Janet Daley, a Brexit-supporting columnist, revealed that the European Union would be pressured into accepting UK demands if the Conservatives elect a leader who pursues a no-deal Brexit. Speaking on the BBC, Daley claimed that Prime Minister Theresa May, who resigned in an emotional speech on Friday morning, compromised “too much”. The Sunday Telegraph columnist said that whoever succeeded Mrs May should be a Brexiteer who is not afraid of a no-deal departure.
The EU reacted to Mrs May’s resignation by claiming that a new leader will not be able to change the Brexit deal agreed with the Prime Minister.
French President Emmanuel Macron urged for “rapid clarification” from Britain on what it wants.
European officials all agreed chances of a no-deal Brexit had increased dramatically.
A Spanish government spokesman Isabel Celaa warned that “a hard Brexit appears to be a reality that is near impossible to stop”.
Speaking on this, Daley told BBC Dateline: “Macron is absolutely adamant that there is no further extension.
“The question is whether the heads of European states will be able to risk a no deal.
“It will be very disruptive to many of the economies of the European states, particularly Germany.”
May did a huge amount of compromise – but only in one direction. She gave in too much to EU demands
She added: “The EU will have to go back to their people and tell them that they didn’t make the necessary concessions to prevent a no deal.
“They will be forced to explain why they allowed a no deal to happen.
“They might just panic and think, we don’t want no deal, we don’t want to fall off a cliff.
“If there’s a leader who is not ready to give up concessions to Brussels, this may happen.”
Delivering a damning verdict on the Prime Minister, Daley said: “May did a huge amount of compromise – but only in one direction.
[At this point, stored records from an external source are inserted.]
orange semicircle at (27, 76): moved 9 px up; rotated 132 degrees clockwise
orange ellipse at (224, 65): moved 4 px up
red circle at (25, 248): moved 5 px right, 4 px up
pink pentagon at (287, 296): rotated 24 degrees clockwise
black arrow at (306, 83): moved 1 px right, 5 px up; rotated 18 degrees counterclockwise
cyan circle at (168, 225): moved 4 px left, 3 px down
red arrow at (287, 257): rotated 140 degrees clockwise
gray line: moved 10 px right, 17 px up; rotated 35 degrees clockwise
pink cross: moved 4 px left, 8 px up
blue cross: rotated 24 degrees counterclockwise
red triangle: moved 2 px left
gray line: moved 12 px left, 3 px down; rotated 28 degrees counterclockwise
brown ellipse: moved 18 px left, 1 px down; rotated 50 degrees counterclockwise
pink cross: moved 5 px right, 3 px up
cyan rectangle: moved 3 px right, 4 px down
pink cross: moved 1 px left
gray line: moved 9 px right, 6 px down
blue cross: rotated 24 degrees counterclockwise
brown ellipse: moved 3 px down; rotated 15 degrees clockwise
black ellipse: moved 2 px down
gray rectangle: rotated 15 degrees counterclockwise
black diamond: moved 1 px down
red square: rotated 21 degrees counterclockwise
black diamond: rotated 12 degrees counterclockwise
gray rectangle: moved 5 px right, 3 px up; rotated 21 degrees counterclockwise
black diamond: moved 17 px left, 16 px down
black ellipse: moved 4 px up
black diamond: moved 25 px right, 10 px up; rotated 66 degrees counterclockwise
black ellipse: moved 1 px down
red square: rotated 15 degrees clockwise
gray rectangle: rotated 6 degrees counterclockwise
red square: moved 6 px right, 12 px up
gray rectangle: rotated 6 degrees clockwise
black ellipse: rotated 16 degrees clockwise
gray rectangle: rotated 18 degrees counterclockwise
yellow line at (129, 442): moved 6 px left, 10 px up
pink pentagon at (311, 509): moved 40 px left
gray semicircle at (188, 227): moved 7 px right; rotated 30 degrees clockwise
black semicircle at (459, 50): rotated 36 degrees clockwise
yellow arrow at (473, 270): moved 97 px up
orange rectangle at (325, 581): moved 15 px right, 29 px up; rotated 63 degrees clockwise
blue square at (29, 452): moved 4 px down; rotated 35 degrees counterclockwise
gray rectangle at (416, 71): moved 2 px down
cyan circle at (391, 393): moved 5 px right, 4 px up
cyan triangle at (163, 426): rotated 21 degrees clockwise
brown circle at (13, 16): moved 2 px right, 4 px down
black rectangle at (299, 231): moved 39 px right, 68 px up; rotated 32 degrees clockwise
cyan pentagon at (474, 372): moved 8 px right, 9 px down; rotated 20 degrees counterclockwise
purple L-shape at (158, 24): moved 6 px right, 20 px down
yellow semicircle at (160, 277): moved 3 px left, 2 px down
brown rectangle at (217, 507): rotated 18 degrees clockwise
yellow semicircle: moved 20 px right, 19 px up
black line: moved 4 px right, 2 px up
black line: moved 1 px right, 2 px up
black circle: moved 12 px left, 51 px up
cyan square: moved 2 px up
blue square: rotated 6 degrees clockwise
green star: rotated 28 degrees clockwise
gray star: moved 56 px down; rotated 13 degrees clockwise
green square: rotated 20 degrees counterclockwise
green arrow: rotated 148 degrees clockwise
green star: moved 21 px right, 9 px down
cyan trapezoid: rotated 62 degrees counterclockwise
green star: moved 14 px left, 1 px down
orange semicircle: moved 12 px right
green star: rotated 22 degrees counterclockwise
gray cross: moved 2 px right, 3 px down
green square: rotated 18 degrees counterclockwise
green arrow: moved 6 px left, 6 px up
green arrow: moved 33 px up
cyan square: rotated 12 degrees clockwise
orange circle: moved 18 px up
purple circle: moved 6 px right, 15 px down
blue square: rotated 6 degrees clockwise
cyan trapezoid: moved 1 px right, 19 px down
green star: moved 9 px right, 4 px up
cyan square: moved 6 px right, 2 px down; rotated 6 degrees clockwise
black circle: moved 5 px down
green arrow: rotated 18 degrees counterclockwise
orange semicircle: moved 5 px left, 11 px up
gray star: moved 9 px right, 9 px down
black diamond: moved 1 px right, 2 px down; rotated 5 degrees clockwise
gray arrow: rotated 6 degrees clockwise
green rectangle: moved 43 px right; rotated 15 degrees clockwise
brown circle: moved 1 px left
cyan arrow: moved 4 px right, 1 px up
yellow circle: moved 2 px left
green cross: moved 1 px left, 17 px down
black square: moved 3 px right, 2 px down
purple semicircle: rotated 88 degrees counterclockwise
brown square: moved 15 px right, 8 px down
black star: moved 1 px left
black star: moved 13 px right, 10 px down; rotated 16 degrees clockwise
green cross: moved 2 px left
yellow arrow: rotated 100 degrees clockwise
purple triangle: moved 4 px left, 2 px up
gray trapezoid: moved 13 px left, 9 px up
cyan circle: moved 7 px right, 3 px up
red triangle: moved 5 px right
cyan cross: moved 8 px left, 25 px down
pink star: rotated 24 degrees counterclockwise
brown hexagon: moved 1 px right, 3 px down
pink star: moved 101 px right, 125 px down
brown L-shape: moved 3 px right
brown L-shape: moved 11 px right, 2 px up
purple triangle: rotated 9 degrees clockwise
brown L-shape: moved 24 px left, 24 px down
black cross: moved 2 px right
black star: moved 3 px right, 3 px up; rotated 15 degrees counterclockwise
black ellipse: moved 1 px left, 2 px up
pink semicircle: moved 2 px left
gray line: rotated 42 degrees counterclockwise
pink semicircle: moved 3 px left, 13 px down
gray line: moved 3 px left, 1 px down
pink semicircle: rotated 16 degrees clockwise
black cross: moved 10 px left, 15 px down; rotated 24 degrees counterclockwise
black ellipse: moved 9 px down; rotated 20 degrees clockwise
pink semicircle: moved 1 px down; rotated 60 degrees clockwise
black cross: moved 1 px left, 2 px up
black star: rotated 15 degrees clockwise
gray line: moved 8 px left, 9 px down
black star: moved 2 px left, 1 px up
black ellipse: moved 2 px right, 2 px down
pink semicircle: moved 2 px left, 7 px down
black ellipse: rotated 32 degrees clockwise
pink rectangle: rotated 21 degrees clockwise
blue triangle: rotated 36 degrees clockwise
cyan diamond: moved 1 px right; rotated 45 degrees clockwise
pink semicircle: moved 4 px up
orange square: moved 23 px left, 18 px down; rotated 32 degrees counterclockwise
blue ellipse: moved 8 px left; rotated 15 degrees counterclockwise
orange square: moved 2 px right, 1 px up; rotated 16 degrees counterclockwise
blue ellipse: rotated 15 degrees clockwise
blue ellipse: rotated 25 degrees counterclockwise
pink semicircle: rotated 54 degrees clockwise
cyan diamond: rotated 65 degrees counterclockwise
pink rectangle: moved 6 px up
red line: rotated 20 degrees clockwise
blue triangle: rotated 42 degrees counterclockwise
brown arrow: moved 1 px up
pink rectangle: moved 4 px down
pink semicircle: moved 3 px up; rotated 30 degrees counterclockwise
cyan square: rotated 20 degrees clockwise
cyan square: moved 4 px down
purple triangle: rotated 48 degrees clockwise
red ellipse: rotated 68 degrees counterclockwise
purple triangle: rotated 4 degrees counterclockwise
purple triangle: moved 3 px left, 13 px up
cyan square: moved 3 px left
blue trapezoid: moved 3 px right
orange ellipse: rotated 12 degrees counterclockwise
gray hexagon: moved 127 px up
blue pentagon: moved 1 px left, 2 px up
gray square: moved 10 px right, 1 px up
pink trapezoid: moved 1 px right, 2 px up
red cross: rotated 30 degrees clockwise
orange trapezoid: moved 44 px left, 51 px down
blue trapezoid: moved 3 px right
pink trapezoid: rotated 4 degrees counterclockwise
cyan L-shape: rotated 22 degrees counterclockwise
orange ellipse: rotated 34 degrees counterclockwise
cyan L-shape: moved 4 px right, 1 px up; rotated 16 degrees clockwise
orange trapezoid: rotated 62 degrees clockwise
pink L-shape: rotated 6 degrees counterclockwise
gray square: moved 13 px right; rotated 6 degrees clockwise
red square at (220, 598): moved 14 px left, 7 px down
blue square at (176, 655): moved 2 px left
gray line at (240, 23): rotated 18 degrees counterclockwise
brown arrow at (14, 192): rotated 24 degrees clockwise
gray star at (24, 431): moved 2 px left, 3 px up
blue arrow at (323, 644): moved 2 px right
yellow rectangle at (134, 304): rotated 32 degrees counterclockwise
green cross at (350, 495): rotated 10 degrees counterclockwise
She gave in too much to EU demands.
“If there is to be compromise, it has to be two ways.”
This remark sparked outrage among her BBC Dateline guests, who suggested that Mrs May had instead given in too much to her own European Research Group MPs.
Boris Johnson, who is the clear favourite among the declared candidates, has stressed that Britain will leave October 31st with or without a deal.
A spokesman for EU Commission president Jean-Claude Juncker said “there is no change” to Brussels’s position and Dutch prime minister Mark Rutte said “the withdrawal agreement is not up for renegotiation”.
EU diplomats said they most feared a hardline Brexiteer taking over, but predicted that if one did they would be broken down by Brussels.